While the company had previously explored farm-out options a few years ago, attracting a range of companies, Invictus opted instead to raise funding directly from shareholders.
Macmillan said that 2021's seismic survey had shown the size of Mukuyu's potential to be enormous, leading to a sizable share price rerating. He added: "In addition to the geological and geophysical studies, we've funded two seismic studies and two wells. Our shareholders had the risk appetite and the gumption to fund what was a high-risk, high-reward play."
Mukuyu-2's success, however, means Invictus has access to several funding options beyond the traditional equity market finance it has relied on. Macmillan said: "We've now got through that discovery inflection point … [which] allows us to attract not only exploration stage funding, we can now bring more industry specific money and oil and gas funds that understand the gestation periods of these types of projects."
While these options include long-only funds, regional development banks and offtake providers, Macmillan observed that Mukuyu-2 had also opened the door to "much bigger partners, for whom it's cheaper to simply go out and buy molecules".
End of the Beginning
After several years of hard work and tens of millions of dollars, Invictus is nearly at the end of the exploration phase. The last step will be to sign the production sharing agreement (PSA) it proposed to the government some years ago.
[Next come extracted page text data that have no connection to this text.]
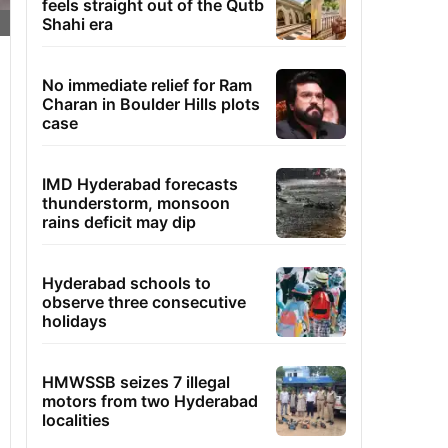
feels straight out of the Qutb
Shahi era
No immediate relief for Ram
Charan in Boulder Hills plots
case
IMD Hyderabad forecasts
thunderstorm, monsoon
rains deficit may dip
Hyderabad schools to
observe three consecutive
holidays
HMWSSB seizes 7 illegal
motors from two Hyderabad
localities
Macmillan believes that ticking that box will unleash the investor appetite that has been distinctly missing since December's announcement. The company is upbeat about the prospects of signing the agreement in the coming months, with the executive noting that some Zimbabwean bureaucratic bottlenecks had been removed.
He pointed to the appointment of Reserve Bank of Zimbabwe (RBZ) governor John Mangudya as Mutapa Investment Fund (MIF) CEO as a positive sign. Under the proposed PSA, the sovereign wealth fund will partner in producing assets by exercising a back-in right.
Once Invictus lands the PSA, it will have wrapped up the first phase of its and Zimbabwe's oil and gas producing quest. The next phase will be about delivering on the significant promise of its assets, a sizable undertaking for the junior that will require new approaches to funding.